CAPD Statement for the Record: Senate Committee on Finance and House Committee on Oversight and Reform
Statement for the Record
Senate Committee on Finance
House Committee on Oversight and Reform
The Coalition for Affordable Prescription Drugs (CAPD) appreciates the opportunity to submit the following statement for the record.
The Senate Finance Committee and the House Committee on Oversight and Reform will be discussing a critical concern of Americans across the country: how to alleviate the burden of high and ever-rising prescription drug prices on seniors, patients, and their families. In fact, a recent Politico/Harvard Chan School of Public Health poll showed that 80 percent of Americans see high prescription drug prices as a top priority for the new Congress and the Administration.
CAPD and our members – a diverse group of employers, unions, public sector employees and retirees who partner with pharmacy benefit managers (PBMs) to provide more affordable prescription drug coverage for millions of Americans – encourage policymakers to address this critical issue and believe that any workable solutions must recognize the root cause of this problem: drug companies setting the high price of their medicines, and often raising those prices multiple times a year for the exact same product.
Drug Company Price Hikes Driving High Drug Prices
Despite the public outcry, drug manufacturers show no signs of reversing this trend. Since January 1st, we have witnessed price hikes on over 250 medications.
These increases include Humira, which remains the world’s top-selling prescription drug. This year’s increase in Humira’s price came on top of another 9.7 percent price increase at the start of 2018. In another example, Allergan raised prices on 50 of its drugs, half of which were increases of at least 9.5 percent. Over the last five years, prices increased on the top 20 most-prescribed brand-name drugs for seniors by an average of 12 percent each year.
The truth is simple: Drug companies hike their prices because they can. When they do so, millions of patients pay more at the counter. And they continue to do so year after year.
One way to prevent ever-increasing price hikes is to stop the gamesmanship of the patent and regulatory systems that drug companies use to maintain their monopoly pricing power and keep lower-cost generic alternatives from entering the market.
Brand drug manufacturers exploit the FDA Risk Evaluation and Mitigation Strategies (REMS) program to prevent generic drug makers from accessing needed samples, costing the US health care system $5.4B each year. The CREATES Act, which passed out of the Senate Judiciary Committee last year, is a targeted, market-based, bipartisan solution to the longstanding problem of brand name pharmaceutical companies denying generic manufacturers access to the samples they require to conduct necessary equivalence testing to bring their product to market. We encourage Congress to pass this bipartisan legislation and explore other proposals that target patent and regulatory abuses by drug companies in order to lower drug prices for patients.
Another way brand drug manufacturers game the patent and regulatory system is through “pay-for-delay” deals, in which drug makers engage in anticompetitive patent settlements with potential generic competitors, resulting in $3.5B in higher drug costs each year. In the most high-profile example of these abuses, drug maker AbbVie last year reached agreements with Amgen, Samsung Bioepis and Mylan to delay entry of a lower-cost biosimilar version of the drug to 2023 in the United States.
In the face of rising drug prices, pharmacy benefit managers (PBMs) partner with employers, unions, public sector retirees and other organizations who purchase health care to help manage prescription drug coverage for millions of Americans. By negotiating with drug companies and providing patient-centered tools to improve care and help lower out-of-pocket costs, PBMs save over $900 per person each year.
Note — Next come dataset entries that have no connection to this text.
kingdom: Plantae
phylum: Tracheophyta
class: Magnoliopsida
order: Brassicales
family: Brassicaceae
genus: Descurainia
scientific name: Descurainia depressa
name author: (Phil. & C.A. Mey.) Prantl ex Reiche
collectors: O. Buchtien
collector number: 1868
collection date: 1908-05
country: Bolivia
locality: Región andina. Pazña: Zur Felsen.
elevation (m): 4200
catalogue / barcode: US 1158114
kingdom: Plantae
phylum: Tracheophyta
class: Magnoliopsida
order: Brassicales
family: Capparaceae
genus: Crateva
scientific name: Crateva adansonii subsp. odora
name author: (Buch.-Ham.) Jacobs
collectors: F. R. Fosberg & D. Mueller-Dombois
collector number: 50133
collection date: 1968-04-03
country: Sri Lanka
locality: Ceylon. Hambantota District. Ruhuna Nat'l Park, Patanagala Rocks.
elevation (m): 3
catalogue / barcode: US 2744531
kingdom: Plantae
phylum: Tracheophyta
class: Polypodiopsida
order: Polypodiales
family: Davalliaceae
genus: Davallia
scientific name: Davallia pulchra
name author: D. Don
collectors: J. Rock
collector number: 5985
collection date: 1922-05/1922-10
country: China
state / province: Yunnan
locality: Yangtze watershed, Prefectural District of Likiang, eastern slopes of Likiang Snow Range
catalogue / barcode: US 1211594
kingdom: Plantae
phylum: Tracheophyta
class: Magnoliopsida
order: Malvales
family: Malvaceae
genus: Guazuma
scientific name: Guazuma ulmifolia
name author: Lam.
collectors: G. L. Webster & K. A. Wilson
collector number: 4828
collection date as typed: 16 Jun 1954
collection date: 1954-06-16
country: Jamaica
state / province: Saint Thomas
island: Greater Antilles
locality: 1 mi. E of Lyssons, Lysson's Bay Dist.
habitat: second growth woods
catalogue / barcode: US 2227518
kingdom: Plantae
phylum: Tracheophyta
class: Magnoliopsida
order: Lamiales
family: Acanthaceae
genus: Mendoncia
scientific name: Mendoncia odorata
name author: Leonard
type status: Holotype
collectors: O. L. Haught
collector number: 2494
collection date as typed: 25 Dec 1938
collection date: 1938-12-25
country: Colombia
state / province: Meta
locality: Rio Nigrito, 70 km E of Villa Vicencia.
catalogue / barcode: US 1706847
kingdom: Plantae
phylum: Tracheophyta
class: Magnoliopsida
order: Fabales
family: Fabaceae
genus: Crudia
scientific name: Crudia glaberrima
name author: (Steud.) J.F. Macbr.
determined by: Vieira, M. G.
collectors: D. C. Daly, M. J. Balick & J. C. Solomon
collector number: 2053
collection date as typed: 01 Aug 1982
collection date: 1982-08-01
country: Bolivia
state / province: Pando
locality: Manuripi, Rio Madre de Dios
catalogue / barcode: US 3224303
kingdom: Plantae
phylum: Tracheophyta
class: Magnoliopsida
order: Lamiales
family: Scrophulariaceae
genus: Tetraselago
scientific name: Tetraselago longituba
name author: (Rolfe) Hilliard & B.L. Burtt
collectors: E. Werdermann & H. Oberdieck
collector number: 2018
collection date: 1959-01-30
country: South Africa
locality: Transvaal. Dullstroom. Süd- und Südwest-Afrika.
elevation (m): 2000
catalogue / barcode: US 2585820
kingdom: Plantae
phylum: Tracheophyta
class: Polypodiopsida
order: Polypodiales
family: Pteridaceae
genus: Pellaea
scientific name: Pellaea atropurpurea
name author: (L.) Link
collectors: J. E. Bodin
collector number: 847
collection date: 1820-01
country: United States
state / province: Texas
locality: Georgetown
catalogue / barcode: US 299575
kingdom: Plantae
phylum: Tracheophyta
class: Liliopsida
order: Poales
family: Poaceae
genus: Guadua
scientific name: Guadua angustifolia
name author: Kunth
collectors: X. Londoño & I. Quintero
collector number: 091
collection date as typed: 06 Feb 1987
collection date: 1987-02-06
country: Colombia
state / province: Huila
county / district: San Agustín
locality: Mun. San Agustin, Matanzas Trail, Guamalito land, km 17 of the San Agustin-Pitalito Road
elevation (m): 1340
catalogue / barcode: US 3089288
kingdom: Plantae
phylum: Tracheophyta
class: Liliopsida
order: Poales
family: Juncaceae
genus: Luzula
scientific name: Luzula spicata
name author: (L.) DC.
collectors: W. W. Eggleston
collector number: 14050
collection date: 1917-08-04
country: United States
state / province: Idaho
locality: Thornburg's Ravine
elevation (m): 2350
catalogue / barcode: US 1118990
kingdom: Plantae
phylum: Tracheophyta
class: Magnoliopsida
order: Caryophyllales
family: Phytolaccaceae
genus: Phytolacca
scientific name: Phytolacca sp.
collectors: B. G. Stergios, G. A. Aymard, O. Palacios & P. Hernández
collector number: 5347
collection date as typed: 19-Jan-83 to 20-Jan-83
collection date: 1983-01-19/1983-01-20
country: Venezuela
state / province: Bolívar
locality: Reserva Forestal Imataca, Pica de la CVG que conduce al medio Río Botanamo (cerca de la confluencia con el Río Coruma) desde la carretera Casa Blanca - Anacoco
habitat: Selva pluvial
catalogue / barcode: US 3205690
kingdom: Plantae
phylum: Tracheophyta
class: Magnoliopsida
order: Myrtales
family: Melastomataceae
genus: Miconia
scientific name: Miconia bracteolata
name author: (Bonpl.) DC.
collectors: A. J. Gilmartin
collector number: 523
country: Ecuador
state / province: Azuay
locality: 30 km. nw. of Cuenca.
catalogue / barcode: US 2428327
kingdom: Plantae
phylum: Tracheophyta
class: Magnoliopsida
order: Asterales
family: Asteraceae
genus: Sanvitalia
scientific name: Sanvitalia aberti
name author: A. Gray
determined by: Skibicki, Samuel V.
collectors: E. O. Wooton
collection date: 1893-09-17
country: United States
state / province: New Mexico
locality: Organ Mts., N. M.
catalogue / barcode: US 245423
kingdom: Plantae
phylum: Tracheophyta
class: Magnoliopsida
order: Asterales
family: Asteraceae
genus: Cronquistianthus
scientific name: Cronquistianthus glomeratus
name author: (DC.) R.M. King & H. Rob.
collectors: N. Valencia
In addition, PBMs are expanding visibility into drug prices by enabling doctors and patients to see the price of various medicines at the point of prescribing, based on the individual’s specific drug benefits, so they can make more informed decisions. Nearly 20 percent of the time, physicians switch to a more affordable medicine when clinically equivalent alternatives are offered through UnitedHealth Group’s RTBT, PreCheck MyScript, and 30 percent of prior authorizations are avoided or initiated electronically. CVS Health’s Real Time Benefits tool has saved patients an average of $120 to $130 per fill.
PBMs are most effective in delivering savings for patients and the employers, unions and public sector retirees they partner with when there is competition in the marketplace. When competition is undermined though regulatory schemes or abuses of the patent system, drug companies maintain their monopoly pricing power and continue to raise prices at will.
Policymakers are considering proposals to address these patent and regulatory abuses and we believe the time to act is now. CAPD is committed to working with Congress and other stakeholders on this and other solutions to meaningfully lower prescription drug prices for all Americans. We look forward to supporting this critical effort.